There were 1,538 households, out of which 32.6% had children under the age of 18 living with them, 64.6% were married couples living together, 7.8% had a female householder with no husband present, and 24.3% were non-families. 20.7% of all households were made up of individuals, and 9.6% had someone living alone who was 65 years of age or older. The average household size was 2.57 and the average family size was 2.96.

In the township the population was spread out, with 31.0% under the age of 18, 7.1% from 18 to 24, 23.1% from 25 to 44, 23.1% from 45 to 64, and 15.6% who were 65 years of age or older. The median age was 38 years. For every 100 females there were 118.9 males.

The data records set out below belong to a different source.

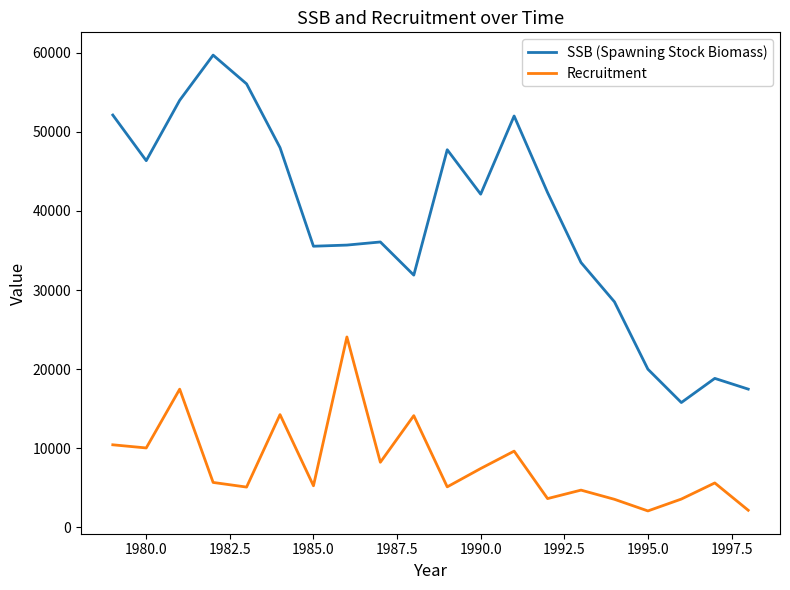

What is the average value of the SSB (Spawning Stock Biomass) series?

38685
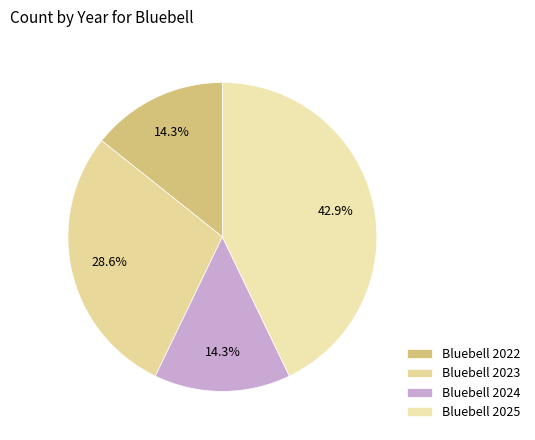

How many segments does this pie chart have?

4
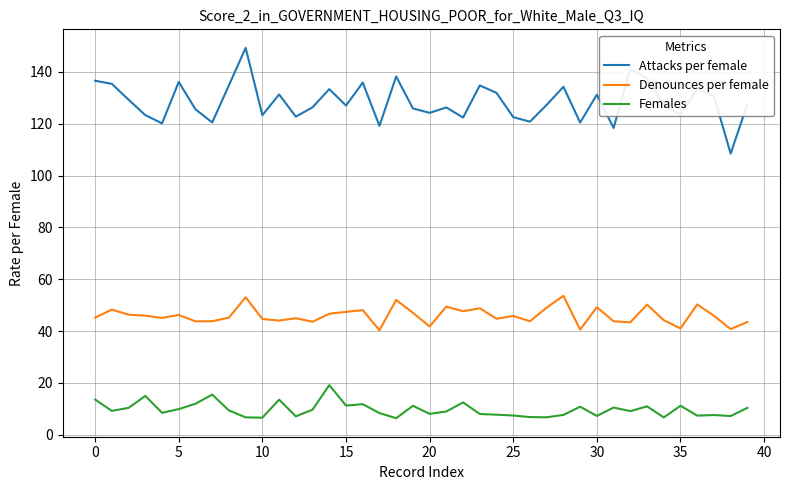

True or false: Denounces per female and Attacks per female cross at least once.

False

For every 100 females age 18 and over, there were 98.2 males.

The median income for a household in the township was $41,423, and the median income for a family was $44,694. Males had a median income of $41,597 versus $25,743 for females. The per capita income for the township was $18,015. About 4.8% of families and 5.9% of the population were below the poverty line, including 3.8% of those under age 18 and 4.9% of those age 65 or over.